A Suffolk Marijuana Possession Lawyer said that, this is an appeal by defendant from a judgment of the Supreme Court, Suffolk County, rendered December 8, 1983, convicting him of criminal possession of marijuana in the first degree, upon his plea of guilty, and imposing sentence. The appeal brings up for review the denial, after a hearing, of that branch of defendant’s pretrial motion which sought suppression of physical evidence.

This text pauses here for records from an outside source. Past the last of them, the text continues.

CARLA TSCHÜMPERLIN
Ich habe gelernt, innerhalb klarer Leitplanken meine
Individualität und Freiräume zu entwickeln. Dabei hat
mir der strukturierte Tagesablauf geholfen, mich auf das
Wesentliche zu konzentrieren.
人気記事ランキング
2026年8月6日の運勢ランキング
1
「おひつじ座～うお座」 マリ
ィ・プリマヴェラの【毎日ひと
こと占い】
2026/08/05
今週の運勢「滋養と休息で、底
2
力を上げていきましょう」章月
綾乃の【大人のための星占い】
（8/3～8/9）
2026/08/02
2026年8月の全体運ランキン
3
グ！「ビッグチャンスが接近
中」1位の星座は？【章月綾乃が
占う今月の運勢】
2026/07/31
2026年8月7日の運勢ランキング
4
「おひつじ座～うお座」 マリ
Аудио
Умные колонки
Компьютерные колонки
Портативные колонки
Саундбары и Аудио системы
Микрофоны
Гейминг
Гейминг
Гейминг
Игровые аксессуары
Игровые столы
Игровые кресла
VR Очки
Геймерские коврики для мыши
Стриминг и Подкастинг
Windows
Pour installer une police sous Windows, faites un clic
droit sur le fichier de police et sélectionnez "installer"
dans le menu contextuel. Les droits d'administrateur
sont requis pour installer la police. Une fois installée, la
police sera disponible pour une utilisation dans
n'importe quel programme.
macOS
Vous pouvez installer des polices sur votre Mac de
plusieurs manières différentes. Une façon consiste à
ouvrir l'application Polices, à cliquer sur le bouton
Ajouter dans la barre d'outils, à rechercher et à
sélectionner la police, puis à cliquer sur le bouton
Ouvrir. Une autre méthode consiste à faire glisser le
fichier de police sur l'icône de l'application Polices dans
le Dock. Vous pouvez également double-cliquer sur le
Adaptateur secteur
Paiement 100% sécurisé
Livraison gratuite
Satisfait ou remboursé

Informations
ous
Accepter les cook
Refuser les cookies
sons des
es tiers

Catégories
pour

A Suffolk Criminal Lawyer said that, according to the People’s evidence adduced at the suppression hearing, defendant’s car was stopped for speeding on Montauk Highway by two police officers. A short time later, the Officer who was also patrolling the area, arrived at the scene. Although the officers had not called for assistance, he testified that he left his car and walked towards defendant’s car in order to check the inspection sticker on the windshield. As he walked from the back to the front of defendant’s car, on the driver’s side, he “happened to look down”, and saw a burlap bag, “the size of a bank bag”, laying on its side on the floor behind the driver’s seat. He noticed a white substance and some pills protruding from the top of the bag. Based on his training in the identification of controlled substances, he “felt” that the white substance was cocaine. He opened the car door, removed the bag and looked inside. Thereupon defendant was arrested. He also testified that when he was by the car, he smelled what he “felt was marijuana coming from the trunk”. About an hour after defendant was arrested, the trunk was searched, and a quantity of marijuana was found in the trunk in plastic bags. He testified that the marijuana found in the trunk had nothing to do with defendant’s arrest.
A Suffolk Unlawful Possession of Marijuana Lawyer said that, while the officer testified on direct examination that he was looking straight down through the driver’s window when he saw the burlap bag, it was brought out on cross-examination that there were two windows on the driver’s side of this two-door car and the officer equivocated as to which window he looked through. He stated, “I don’t recall. It might have been the driver’s window”. On redirect examination, after he looked at a photograph of the car in evidence, which he testified was “a fair and accurate picture of the defendant’s vehicle”, the officer testified that he had been looking through the rear window when he saw the burlap bag.